A country which is ever ready to launch attack against any country and initiate a war. But it is not ready to cope with a pandemic. Despite its colossal wealth and resources - it is not been able to provide the basic material to its hospital staff to protect themselves. It is really a moment of shame for the American ruling elite. 
    
The doctors-nurses and health staff which are the fighting the coronavirus pandemic at front lines has pleaded the government to supply ventilators-medicines and protective gears. The doctors and hospital staff are facing shortage of protective gears and masks. They are demanding more medical supplies.  
The hospitals in different parts of America are in desperate need of ventilators. The ventilators are needed for the serious patients of COVID-19 who cannot breathe normally. The highly contagious novel coronavirus caused respiratory ailment and patients at certain stage cannot survive without ventilators.
The hospitals in New York City, New Orleans, Detroit and other cities which have become COVID-19 hot spots are experiencing the scarcities of drugs, medical supplies and trained staff while the number of confirmed US cases rose by about 18,000 on Friday, the highest jump in a single day, to more than 103,000.

The American news agency Reuters has quoted Dr. Arabia Mollette of Brookdale University Hospital and Medical Center in Brooklyn saying that “we are scared- we’re trying to fight for everyone else’s life, but we also fight for our lives as well, because we’re also at the highest risk of exposure.”
Reuters also quoted Dr. Alexander Salerno of Salerno Medical Associates, a general medical practice with offices in northern New Jersey, who described going through a “broker” to pay $17,000 for masks and other protective equipment that should have cost about $2,500, and picking them up at an abandoned warehouse.

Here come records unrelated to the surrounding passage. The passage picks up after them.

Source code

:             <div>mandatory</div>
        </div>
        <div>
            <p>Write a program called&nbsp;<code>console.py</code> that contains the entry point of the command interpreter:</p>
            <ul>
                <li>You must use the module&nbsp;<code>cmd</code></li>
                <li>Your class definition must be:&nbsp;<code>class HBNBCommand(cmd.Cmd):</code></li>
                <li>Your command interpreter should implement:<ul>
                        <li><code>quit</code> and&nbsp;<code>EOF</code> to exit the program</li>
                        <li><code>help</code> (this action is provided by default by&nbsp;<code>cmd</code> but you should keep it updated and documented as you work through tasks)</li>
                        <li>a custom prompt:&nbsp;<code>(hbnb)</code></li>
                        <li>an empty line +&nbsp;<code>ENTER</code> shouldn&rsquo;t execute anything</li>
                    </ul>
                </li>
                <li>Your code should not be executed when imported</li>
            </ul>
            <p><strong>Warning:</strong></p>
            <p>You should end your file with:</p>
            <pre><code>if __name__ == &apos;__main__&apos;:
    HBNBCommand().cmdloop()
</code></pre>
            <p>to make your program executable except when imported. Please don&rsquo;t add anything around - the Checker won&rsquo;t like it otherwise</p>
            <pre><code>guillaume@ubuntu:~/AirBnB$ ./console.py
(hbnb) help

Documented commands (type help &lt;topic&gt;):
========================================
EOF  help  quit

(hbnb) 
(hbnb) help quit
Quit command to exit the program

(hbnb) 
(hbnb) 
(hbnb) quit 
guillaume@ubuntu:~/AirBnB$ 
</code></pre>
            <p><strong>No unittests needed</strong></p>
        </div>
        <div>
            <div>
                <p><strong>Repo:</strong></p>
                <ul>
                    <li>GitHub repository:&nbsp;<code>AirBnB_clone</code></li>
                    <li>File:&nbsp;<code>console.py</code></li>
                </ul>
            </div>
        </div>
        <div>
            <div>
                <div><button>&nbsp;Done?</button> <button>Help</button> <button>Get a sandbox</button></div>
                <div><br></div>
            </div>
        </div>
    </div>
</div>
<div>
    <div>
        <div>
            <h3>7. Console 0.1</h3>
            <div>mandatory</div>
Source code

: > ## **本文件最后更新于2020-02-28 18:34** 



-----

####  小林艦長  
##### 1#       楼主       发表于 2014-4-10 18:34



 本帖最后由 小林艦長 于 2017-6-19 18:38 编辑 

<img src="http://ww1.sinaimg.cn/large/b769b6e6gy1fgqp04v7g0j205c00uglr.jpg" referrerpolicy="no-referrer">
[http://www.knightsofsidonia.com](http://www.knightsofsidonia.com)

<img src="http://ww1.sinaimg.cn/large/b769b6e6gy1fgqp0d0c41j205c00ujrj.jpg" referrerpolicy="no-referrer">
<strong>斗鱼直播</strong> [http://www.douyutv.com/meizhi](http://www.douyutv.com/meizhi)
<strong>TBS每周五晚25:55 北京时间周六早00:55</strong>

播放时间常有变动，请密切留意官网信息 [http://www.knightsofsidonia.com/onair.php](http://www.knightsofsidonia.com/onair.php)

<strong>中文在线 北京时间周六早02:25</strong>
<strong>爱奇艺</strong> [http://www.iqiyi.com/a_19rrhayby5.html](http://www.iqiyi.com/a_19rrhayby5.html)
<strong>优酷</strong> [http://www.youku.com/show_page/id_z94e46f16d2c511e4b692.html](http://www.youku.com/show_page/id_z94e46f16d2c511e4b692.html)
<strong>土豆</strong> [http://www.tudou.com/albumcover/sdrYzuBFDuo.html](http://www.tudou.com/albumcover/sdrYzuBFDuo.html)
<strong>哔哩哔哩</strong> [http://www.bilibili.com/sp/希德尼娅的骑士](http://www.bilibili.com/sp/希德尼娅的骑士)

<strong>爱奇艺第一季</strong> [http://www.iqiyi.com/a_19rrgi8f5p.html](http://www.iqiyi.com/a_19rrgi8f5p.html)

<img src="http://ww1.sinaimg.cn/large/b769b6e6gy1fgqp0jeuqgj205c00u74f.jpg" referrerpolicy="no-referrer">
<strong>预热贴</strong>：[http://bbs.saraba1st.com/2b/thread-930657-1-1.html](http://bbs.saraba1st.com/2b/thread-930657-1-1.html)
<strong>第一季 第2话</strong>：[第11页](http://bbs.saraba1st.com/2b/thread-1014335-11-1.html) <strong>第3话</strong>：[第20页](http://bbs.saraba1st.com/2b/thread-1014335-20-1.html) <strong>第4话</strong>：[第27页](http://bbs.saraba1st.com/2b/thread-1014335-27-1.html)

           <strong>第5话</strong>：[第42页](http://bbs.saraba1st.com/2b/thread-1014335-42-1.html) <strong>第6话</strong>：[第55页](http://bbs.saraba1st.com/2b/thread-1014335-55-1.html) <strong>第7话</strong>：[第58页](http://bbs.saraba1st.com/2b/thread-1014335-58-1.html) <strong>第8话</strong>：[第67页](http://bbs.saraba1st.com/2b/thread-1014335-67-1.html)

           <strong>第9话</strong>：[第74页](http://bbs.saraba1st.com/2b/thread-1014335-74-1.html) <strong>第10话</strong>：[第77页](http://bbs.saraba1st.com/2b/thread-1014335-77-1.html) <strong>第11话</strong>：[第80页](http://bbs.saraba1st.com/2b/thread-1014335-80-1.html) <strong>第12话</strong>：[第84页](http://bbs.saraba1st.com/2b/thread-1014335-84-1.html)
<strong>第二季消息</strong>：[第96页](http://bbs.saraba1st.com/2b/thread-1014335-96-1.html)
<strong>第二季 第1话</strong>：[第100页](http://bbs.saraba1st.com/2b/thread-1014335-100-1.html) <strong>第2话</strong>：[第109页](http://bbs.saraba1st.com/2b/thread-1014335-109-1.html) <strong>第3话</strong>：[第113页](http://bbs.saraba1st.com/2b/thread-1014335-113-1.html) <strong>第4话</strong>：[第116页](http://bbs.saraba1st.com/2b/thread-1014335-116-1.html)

The prices of Masks and other protective gears and equipment have gone up to 600% to 700%. The black market is taking advantage of the increased demand and spiked the prices many times. New York-area doctors say they have had to recycle some protective gear, or resort to the black market. Nurses at Mount Sinai Hospital in New York said they were locking away or hiding N-95 respirator masks, surgical masks and other supplies that are prone to pilfering if left unattended. “Masks disappear- We hide it all in drawers in front of the nurses’ station, “said Nurse Diana Torres.
One doctor in Michigan, an emerging epicentre of the pandemic, said he was using one paper face mask for an entire shift due to a shortage and that hospitals in the Detroit area would soon run out of ventilators. Even as hospital patient numbers steadily climbed, shortages of key medical supplies abounded.
Dr. Rob has said that “We have hospital systems here in the Detroit area in Michigan who are getting to the end of their supply of ventilators and have to start telling families that they can’t save their loved ones because they don’t have enough equipment.”
Sophia Thomas, a nurse practitioner at DePaul Community Health Center in New Orleans, said the numbers of coronavirus patients “have been staggering.” “We are truly a hotbed of COVID-19 here in New Orleans,” she said, adding that her hospital was trying to cope in part by shifting some patients to “telehealth” services that allow them to be evaluated from home.